# Lenovo IdeaPadA10 Upgrade?



## MisterMajestic (Aug 20, 2017)

Hello there,

So I have this issue. I have a Lenovo IdeaPad in fantastic condition (save for the fact that I broke the charger, but that's irrelevant). Let me throw some specs out there:

*Model number:*
IdeaPadA10​*Android Version:*
4.2.2​*Kernel version:*
3.0.36+
[email protected] #1
Tue Dec 3 09:21:59 CST 2013​*Build number:*
JDQ39.A10_S020_131203​*EC version:*
00 36​(And then the BID & UUID I don't feel like typing... It's a lot of numbers)

Now, my issue with this device is that it's incredibly badly supported. It's "fully updated" at Android version 4.2.2 as seen above, which is quite out of date. I have performed a factory reset and apparently there's no further updated version for this device beyond what it had when it rolled off the assembly line. Which is sad.

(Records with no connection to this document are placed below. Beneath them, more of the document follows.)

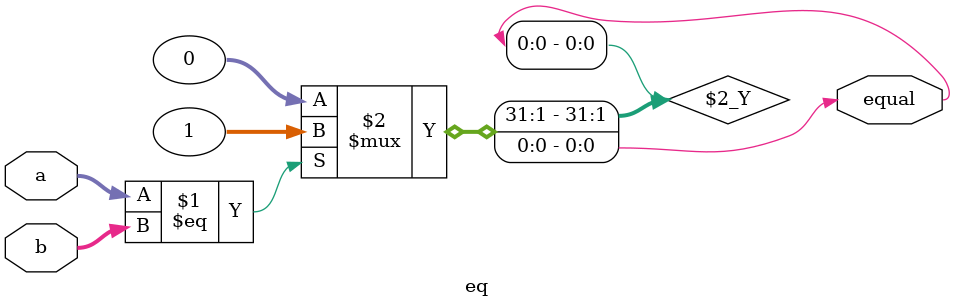
<source format=sv>
/*
 * logic_devices.sv
 * Author: David Harris
 * Updated By: Sat Garcia
 * Digital logic devices used in a 32-bit MIPS processor.
 */

/*
 * Register file module with 2 read ports and 1 write port.
 * Note that reading is asynchronous while writing is synchronous.
 * Register 0 (i.e. $zero in MIPS) is hardwired to 0 (even if you try to write
 * to it).
 */
module regfile#(parameter NUM_REG=32, WIDTH=32)
			   (input  logic        clk, 
                input  logic        we3, 
                input  logic [$clog2(NUM_REG)-1:0]  ra1, ra2, wa3, 
                input  logic [WIDTH-1:0] wd3, 
                output logic [WIDTH-1:0] rd1, rd2);

	logic [WIDTH-1:0] rf [0:NUM_REG-1];

	always_ff @(posedge clk)
	begin
		if (we3) rf[wa3] <= wd3;	
	end

	assign rd1 = (ra1 != 0) ? rf[ra1] : 0;
	assign rd2 = (ra2 != 0) ? rf[ra2] : 0;
endmodule

/*
 * Simple adder module.
 */
module adder#(parameter WIDTH=32)
			 (input  logic [WIDTH-1:0] a, b,
              output logic [WIDTH-1:0] y);

	assign y = a + b;
endmodule

/*
 * Module whose output is the result of shifting the input left by 2.
 */
module shiftleft2#(parameter WIDTH=32)
		   (input  logic [WIDTH-1:0] a,
           	output logic [WIDTH-1:0] y);

	assign y = {a[WIDTH-3:0], 2'b00};
endmodule

/*
 * Module that sign-extends a value.
 */
module signext(input  logic [15:0] a,
               output logic [31:0] y);
              
	assign y = {{16{a[15]}}, a};
endmodule

/*
 * Module for a resetable D flip-flop.
 */
module flopr #(parameter WIDTH = 8)
              (input  logic             clk, reset,
               input  logic [WIDTH-1:0] d, 
               output logic [WIDTH-1:0] q);

	always_ff @(posedge clk)
	begin
		if (reset) q <= 0;
		else       q <= d;
	end
endmodule

/*
 * Module for a resetable D flip-flop with an additional enable input.
 */
module flopenr #(parameter WIDTH = 8)
                (input  logic             clk, reset,
                 input  logic             en,
                 input  logic [WIDTH-1:0] d, 
                 output logic [WIDTH-1:0] q);
 
	always_ff @(posedge clk)
	begin
		if      (reset) q <= 0;
		else if (en)    q <= d;
	end
endmodule

/*
 * Module for a 2 input multiplexer.
 */
module mux2 #(parameter WIDTH = 8)
             (input  logic [WIDTH-1:0] d0, d1, 
              input  logic             sel, 
              output logic [WIDTH-1:0] y);

	assign y = sel ? d1 : d0; 
endmodule

/*
 * Module for a 3 input multiplexer.
 */
module mux3 #(parameter WIDTH = 8)
             (input  logic [WIDTH-1:0] d0, d1, d2, 
              input  logic [1:0]       sel, 
              output logic [WIDTH-1:0] y);
  always_comb
	 case(sel)
	   2'b00: y = d0;
	   2'b01: y = d1;
	   2'b10: y = d2;
	   default: y = {WIDTH-1{1'bx}};
	 endcase
endmodule


/*
 * Module to check equality of 2 inputs.
 */
module eq#(parameter WIDTH=32)
			 (input  logic [WIDTH-1:0] a, b,
              output logic equal);

	assign equal = (a == b) ? 1 : 0;
endmodule

</source>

My question is, is it possible to bypass this awfulness by perhaps manually flashing an update onto it? I wouldn't even know if that'd be possible in this case. I don't know much about this subject at all. But maybe even through rooting a new OS can be installed onto it? This is one of those tablets crossed with a laptop kind of things, so maybe there's a user-made OS out there that's compatible with this device. Any help would be appreciated.

_P.S. The physical keyboard on this thing is terribly wonky, the keys are mapped to functions differing to what they are marked as. If nothing else, is there at least a solution for that?_


----------